COCARIVE gives support to its members in all parts of the production chain. Their team of agronomists and technical experts assists with cultivation techniques, machinery, storage and finally commercialization of the beans.
Once parchment is dry, cooperative members send their coffee to the COCARIVE warehouses. The cooperative takes care of grading, commercialization and export. They have their own quality lab and storage and milling facilities in Carmo de Minas.
At the dry mill, where they prepare the coffee for export, COCARIVE has its own laboratory for quality control. Their team of trained cuppers and Q graders makes the first selection based on cup quality. They will verify which lots are suitable and of high enough cup quality for specialty microlots. Their quality control team checks the quality of every lot at a variety of times throughout the dry milling process analyzing both physical green and cup characteristics.
All COCARIVE member farms have the Protected Geographical Indication (PGI) certificate. On top of that, they are all certified by the Brazilian Specialty Coffee Association (BSCA). This certificate is a guarantee from BSCA that every aspect of labor at the farm is legal. It also guarantees the implementation of environmentally friendly practices on the farm during all steps of the coffee production process.
Just under 40% of all coffee in the world is produced in Brazil - around 3.7 million metric tons annually. With so much coffee produced, it’s no wonder that the country produces a wide range of qualities. Brazil produces everything from natural Robusta, to the neutral and mild Santos screen 17/18, to the distinctive Rio Minas 17/18. In recent years, Brazilian producers have also begun investing more heavily in specialty coffee production. Through our in-country partners in Brazil, including our sister company, we are able to provide a wide range of Brazilian coffees to our clients: from macrolot to microlot.

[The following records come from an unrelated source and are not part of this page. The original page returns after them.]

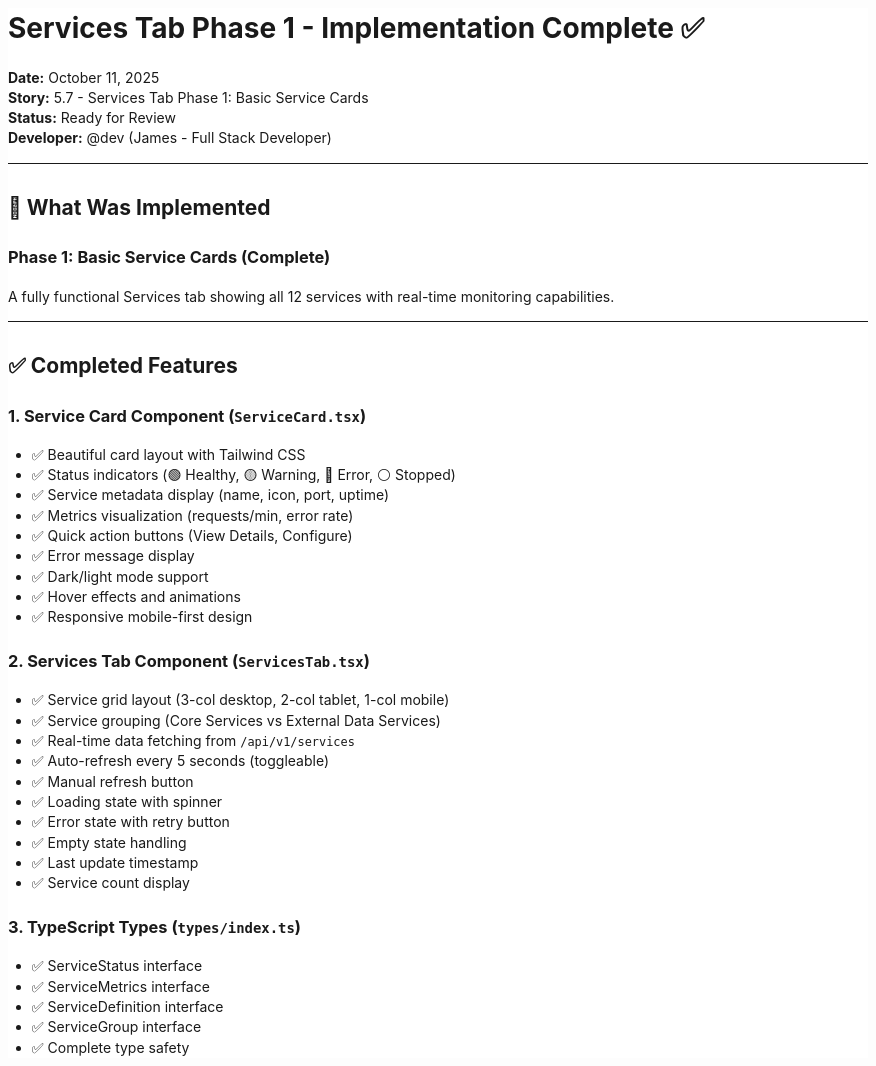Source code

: # Services Tab Phase 1 - Implementation Complete ✅

**Date:** October 11, 2025  
**Story:** 5.7 - Services Tab Phase 1: Basic Service Cards  
**Status:** Ready for Review  
**Developer:** @dev (James - Full Stack Developer)

---

## 🎯 What Was Implemented

### Phase 1: Basic Service Cards (Complete)

A fully functional Services tab showing all 12 services with real-time monitoring capabilities.

---

## ✅ Completed Features

### 1. Service Card Component (`ServiceCard.tsx`)
- ✅ Beautiful card layout with Tailwind CSS
- ✅ Status indicators (🟢 Healthy, 🟡 Warning, 🔴 Error, ⚪ Stopped)
- ✅ Service metadata display (name, icon, port, uptime)
- ✅ Metrics visualization (requests/min, error rate)
- ✅ Quick action buttons (View Details, Configure)
- ✅ Error message display
- ✅ Dark/light mode support
- ✅ Hover effects and animations
- ✅ Responsive mobile-first design

### 2. Services Tab Component (`ServicesTab.tsx`)
- ✅ Service grid layout (3-col desktop, 2-col tablet, 1-col mobile)
- ✅ Service grouping (Core Services vs External Data Services)
- ✅ Real-time data fetching from `/api/v1/services`
- ✅ Auto-refresh every 5 seconds (toggleable)
- ✅ Manual refresh button
- ✅ Loading state with spinner
- ✅ Error state with retry button
- ✅ Empty state handling
- ✅ Last update timestamp
- ✅ Service count display

### 3. TypeScript Types (`types/index.ts`)
- ✅ ServiceStatus interface
- ✅ ServiceMetrics interface
- ✅ ServiceDefinition interface
- ✅ ServiceGroup interface
- ✅ Complete type safety
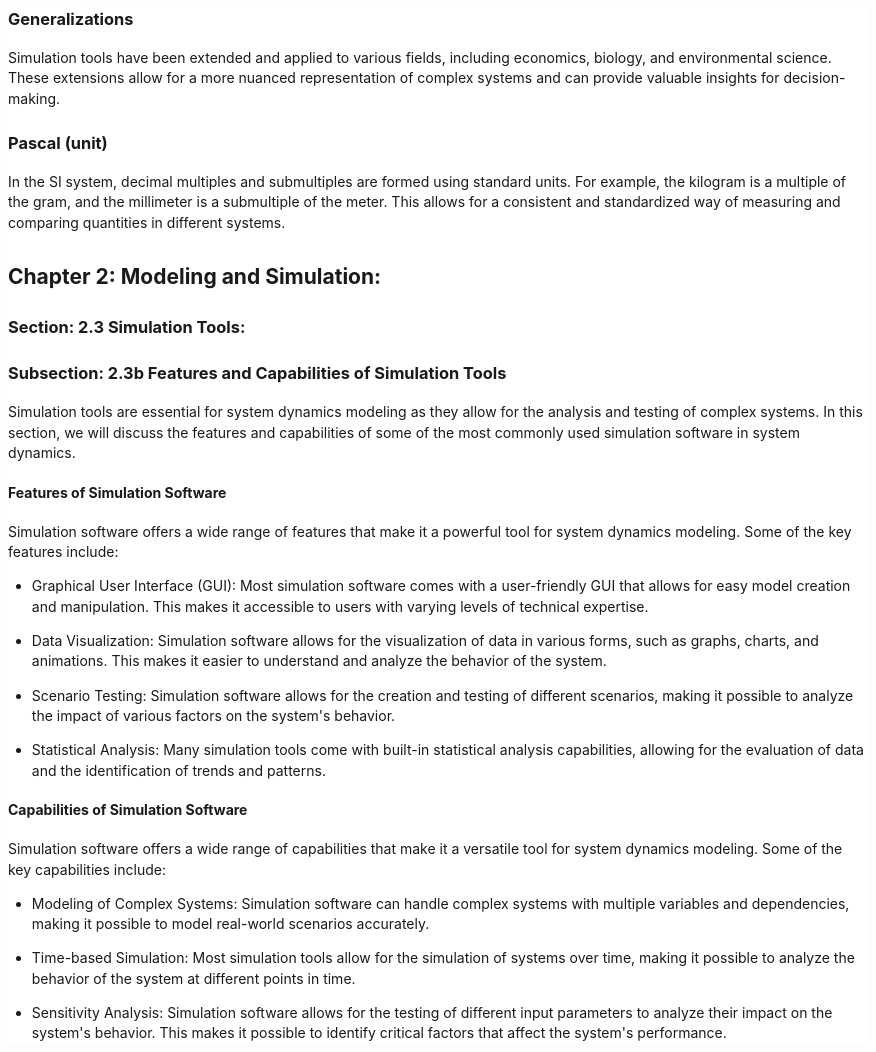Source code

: ### Generalizations

Simulation tools have been extended and applied to various fields, including economics, biology, and environmental science. These extensions allow for a more nuanced representation of complex systems and can provide valuable insights for decision-making.

### Pascal (unit)

In the SI system, decimal multiples and submultiples are formed using standard units. For example, the kilogram is a multiple of the gram, and the millimeter is a submultiple of the meter. This allows for a consistent and standardized way of measuring and comparing quantities in different systems.


## Chapter 2: Modeling and Simulation:

### Section: 2.3 Simulation Tools:

### Subsection: 2.3b Features and Capabilities of Simulation Tools

Simulation tools are essential for system dynamics modeling as they allow for the analysis and testing of complex systems. In this section, we will discuss the features and capabilities of some of the most commonly used simulation software in system dynamics.

#### Features of Simulation Software

Simulation software offers a wide range of features that make it a powerful tool for system dynamics modeling. Some of the key features include:

- Graphical User Interface (GUI): Most simulation software comes with a user-friendly GUI that allows for easy model creation and manipulation. This makes it accessible to users with varying levels of technical expertise.

- Data Visualization: Simulation software allows for the visualization of data in various forms, such as graphs, charts, and animations. This makes it easier to understand and analyze the behavior of the system.

- Scenario Testing: Simulation software allows for the creation and testing of different scenarios, making it possible to analyze the impact of various factors on the system's behavior.

- Statistical Analysis: Many simulation tools come with built-in statistical analysis capabilities, allowing for the evaluation of data and the identification of trends and patterns.

#### Capabilities of Simulation Software

Simulation software offers a wide range of capabilities that make it a versatile tool for system dynamics modeling. Some of the key capabilities include:

- Modeling of Complex Systems: Simulation software can handle complex systems with multiple variables and dependencies, making it possible to model real-world scenarios accurately.

- Time-based Simulation: Most simulation tools allow for the simulation of systems over time, making it possible to analyze the behavior of the system at different points in time.

- Sensitivity Analysis: Simulation software allows for the testing of different input parameters to analyze their impact on the system's behavior. This makes it possible to identify critical factors that affect the system's performance.

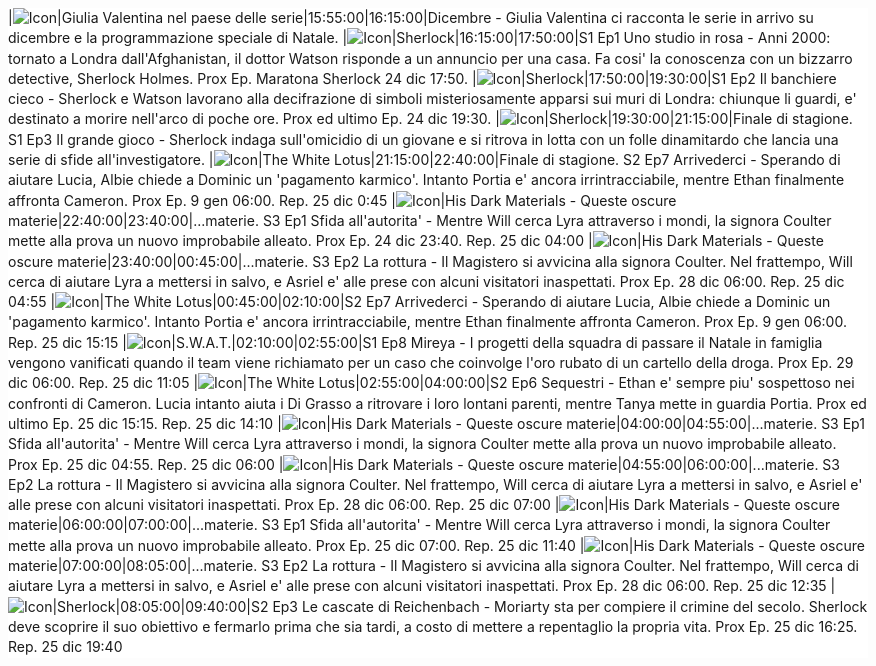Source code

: |![Icon](https://guidatv.sky.it/uuid/8f58e2f5-8cc9-46ff-9d41-b56091513fe8/cover?md5ChecksumParam=dad1f38424ae1c54cf0cf3bdc3673dab)|Giulia Valentina nel paese delle serie|15:55:00|16:15:00|Dicembre - Giulia Valentina ci racconta le serie in arrivo su dicembre e la programmazione speciale di Natale.
|![Icon](https://guidatv.sky.it/uuid/6efc718c-e34d-4888-9c77-2a208500a259/cover?md5ChecksumParam=d3e4e8fbfea07794fa26358cbe2976fb)|Sherlock|16:15:00|17:50:00|S1 Ep1 Uno studio in rosa - Anni 2000: tornato a Londra dall&#039;Afghanistan, il dottor Watson risponde a un annuncio per una casa. Fa cosi&#039; la conoscenza con un bizzarro detective, Sherlock Holmes. Prox Ep. Maratona Sherlock 24 dic 17:50.
|![Icon](https://guidatv.sky.it/uuid/9d9b22f6-e348-44d5-b48c-c1a6a7574664/cover?md5ChecksumParam=d3e4e8fbfea07794fa26358cbe2976fb)|Sherlock|17:50:00|19:30:00|S1 Ep2 Il banchiere cieco - Sherlock e Watson lavorano alla decifrazione di simboli misteriosamente apparsi sui muri di Londra: chiunque li guardi, e&#039; destinato a morire nell&#039;arco di poche ore. Prox ed ultimo Ep. 24 dic 19:30.
|![Icon](https://guidatv.sky.it/uuid/224753ea-761d-4356-826c-9ed148e0d055/cover?md5ChecksumParam=d3e4e8fbfea07794fa26358cbe2976fb)|Sherlock|19:30:00|21:15:00|Finale di stagione. S1 Ep3 Il grande gioco - Sherlock indaga sull&#039;omicidio di un giovane e si ritrova in lotta con un folle dinamitardo che lancia una serie di sfide all&#039;investigatore.
|![Icon](https://guidatv.sky.it/uuid/fdb2fb82-ddde-4a43-a62c-98c504163c51/cover?md5ChecksumParam=63437a06aa755eed93fbc328871d5186)|The White Lotus|21:15:00|22:40:00|Finale di stagione. S2 Ep7 Arrivederci - Sperando di aiutare Lucia, Albie chiede a Dominic un &#039;pagamento karmico&#039;. Intanto Portia e&#039; ancora irrintracciabile, mentre Ethan finalmente affronta Cameron. Prox Ep. 9 gen 06:00. Rep. 25 dic 0:45
|![Icon](https://guidatv.sky.it/uuid/76e58956-c5e0-4f77-9080-9fd212e5a1aa/cover?md5ChecksumParam=9369207922b56300925fd288e6095f9a)|His Dark Materials - Queste oscure materie|22:40:00|23:40:00|...materie. S3 Ep1 Sfida all&#039;autorita&#039; - Mentre Will cerca Lyra attraverso i mondi, la signora Coulter mette alla prova un nuovo improbabile alleato. Prox Ep. 24 dic 23:40. Rep. 25 dic 04:00
|![Icon](https://guidatv.sky.it/uuid/9adb3b79-2512-45bc-b3fc-07c56f86300d/cover?md5ChecksumParam=9369207922b56300925fd288e6095f9a)|His Dark Materials - Queste oscure materie|23:40:00|00:45:00|...materie. S3 Ep2 La rottura - Il Magistero si avvicina alla signora Coulter. Nel frattempo, Will cerca di aiutare Lyra a mettersi in salvo, e Asriel e&#039; alle prese con alcuni visitatori inaspettati. Prox Ep. 28 dic 06:00. Rep. 25 dic 04:55
|![Icon](https://guidatv.sky.it/uuid/fdb2fb82-ddde-4a43-a62c-98c504163c51/cover?md5ChecksumParam=63437a06aa755eed93fbc328871d5186)|The White Lotus|00:45:00|02:10:00|S2 Ep7 Arrivederci - Sperando di aiutare Lucia, Albie chiede a Dominic un &#039;pagamento karmico&#039;. Intanto Portia e&#039; ancora irrintracciabile, mentre Ethan finalmente affronta Cameron. Prox Ep. 9 gen 06:00. Rep. 25 dic 15:15
|![Icon](https://guidatv.sky.it/uuid/2eb8e1a8-5637-485a-9892-49953cd4c71f/cover?md5ChecksumParam=30ef0014755941704c6896bd0163c3fb)|S.W.A.T.|02:10:00|02:55:00|S1 Ep8 Mireya - I progetti della squadra di passare il Natale in famiglia vengono vanificati quando il team viene richiamato per un caso che coinvolge l&#039;oro rubato di un cartello della droga. Prox Ep. 29 dic 06:00. Rep. 25 dic 11:05
|![Icon](https://guidatv.sky.it/uuid/ded2a545-95e6-4906-8e2f-26f03af327b9/cover?md5ChecksumParam=63437a06aa755eed93fbc328871d5186)|The White Lotus|02:55:00|04:00:00|S2 Ep6 Sequestri - Ethan e&#039; sempre piu&#039; sospettoso nei confronti di Cameron. Lucia intanto aiuta i Di Grasso a ritrovare i loro lontani parenti, mentre Tanya mette in guardia Portia. Prox ed ultimo Ep. 25 dic 15:15. Rep. 25 dic 14:10
|![Icon](https://guidatv.sky.it/uuid/76e58956-c5e0-4f77-9080-9fd212e5a1aa/cover?md5ChecksumParam=9369207922b56300925fd288e6095f9a)|His Dark Materials - Queste oscure materie|04:00:00|04:55:00|...materie. S3 Ep1 Sfida all&#039;autorita&#039; - Mentre Will cerca Lyra attraverso i mondi, la signora Coulter mette alla prova un nuovo improbabile alleato. Prox Ep. 25 dic 04:55. Rep. 25 dic 06:00
|![Icon](https://guidatv.sky.it/uuid/9adb3b79-2512-45bc-b3fc-07c56f86300d/cover?md5ChecksumParam=9369207922b56300925fd288e6095f9a)|His Dark Materials - Queste oscure materie|04:55:00|06:00:00|...materie. S3 Ep2 La rottura - Il Magistero si avvicina alla signora Coulter. Nel frattempo, Will cerca di aiutare Lyra a mettersi in salvo, e Asriel e&#039; alle prese con alcuni visitatori inaspettati. Prox Ep. 28 dic 06:00. Rep. 25 dic 07:00
|![Icon](https://guidatv.sky.it/uuid/76e58956-c5e0-4f77-9080-9fd212e5a1aa/cover?md5ChecksumParam=9369207922b56300925fd288e6095f9a)|His Dark Materials - Queste oscure materie|06:00:00|07:00:00|...materie. S3 Ep1 Sfida all&#039;autorita&#039; - Mentre Will cerca Lyra attraverso i mondi, la signora Coulter mette alla prova un nuovo improbabile alleato. Prox Ep. 25 dic 07:00. Rep. 25 dic 11:40
|![Icon](https://guidatv.sky.it/uuid/9adb3b79-2512-45bc-b3fc-07c56f86300d/cover?md5ChecksumParam=9369207922b56300925fd288e6095f9a)|His Dark Materials - Queste oscure materie|07:00:00|08:05:00|...materie. S3 Ep2 La rottura - Il Magistero si avvicina alla signora Coulter. Nel frattempo, Will cerca di aiutare Lyra a mettersi in salvo, e Asriel e&#039; alle prese con alcuni visitatori inaspettati. Prox Ep. 28 dic 06:00. Rep. 25 dic 12:35
|![Icon](https://guidatv.sky.it/uuid/7e4bd047-4355-4be8-a1e6-e74b35109888/cover?md5ChecksumParam=05cac9abb832e3fd41616a992f379a70)|Sherlock|08:05:00|09:40:00|S2 Ep3 Le cascate di Reichenbach - Moriarty sta per compiere il crimine del secolo. Sherlock deve scoprire il suo obiettivo e fermarlo prima che sia tardi, a costo di mettere a repentaglio la propria vita. Prox Ep. 25 dic 16:25. Rep. 25 dic 19:40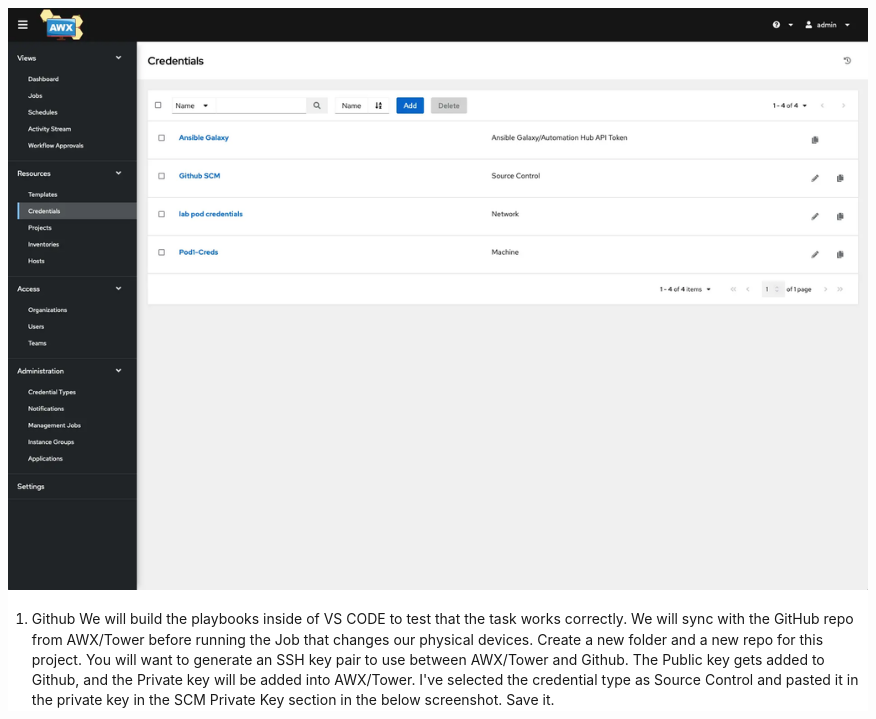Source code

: <img src="/assets/img/ansible_workshop/section12_credentials.webp" alt="">

1. Github
We will build the playbooks inside of VS CODE to test that the task works correctly. We will sync with the GitHub repo from AWX/Tower before running the Job that changes our physical devices. Create a new folder and a new repo for this project. You will want to generate an SSH key pair to use between AWX/Tower and Github. The Public key gets added to Github, and the Private key will be added into AWX/Tower. I've selected the credential type as Source Control and pasted it in the private key in the SCM Private Key section in the below screenshot. Save it.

Today, the most prolific coffee growing regions of Brazil are Espirito Santo, São Paulo, Minas Gerais, and Bahia. Most Brazilian coffee is grown on large farms that are built and equipped for maximizing production output through mechanical harvesting and processing. The relatively flat landscape across many of Brazil’s coffee regions combined with high minimum wages has led most farms to opt for this type of mechanical harvesting over selective hand-picking.
In the past, mechanization meant that strip-picking was the norm; however, today’s mechanical harvesters are increasingly sensitive, meaning that farms can harvest only fully ripe cherries at each pass, which is good news for specialty-oriented producers.
In many cases and on less level sections of farms, a mixed form of ‘manual mechanized’ harvesting may be used, where ripe coffee is picked using a derriçadeira – a sort of mechanized rake that uses vibration to harvest ripe cherry. A tarp is spanned between coffee trees to capture the cherry as it falls.
With the aid of these newer, more selective technologies, there’s a growing number of farms who are increasingly concerned with – and able to deliver - cup quality.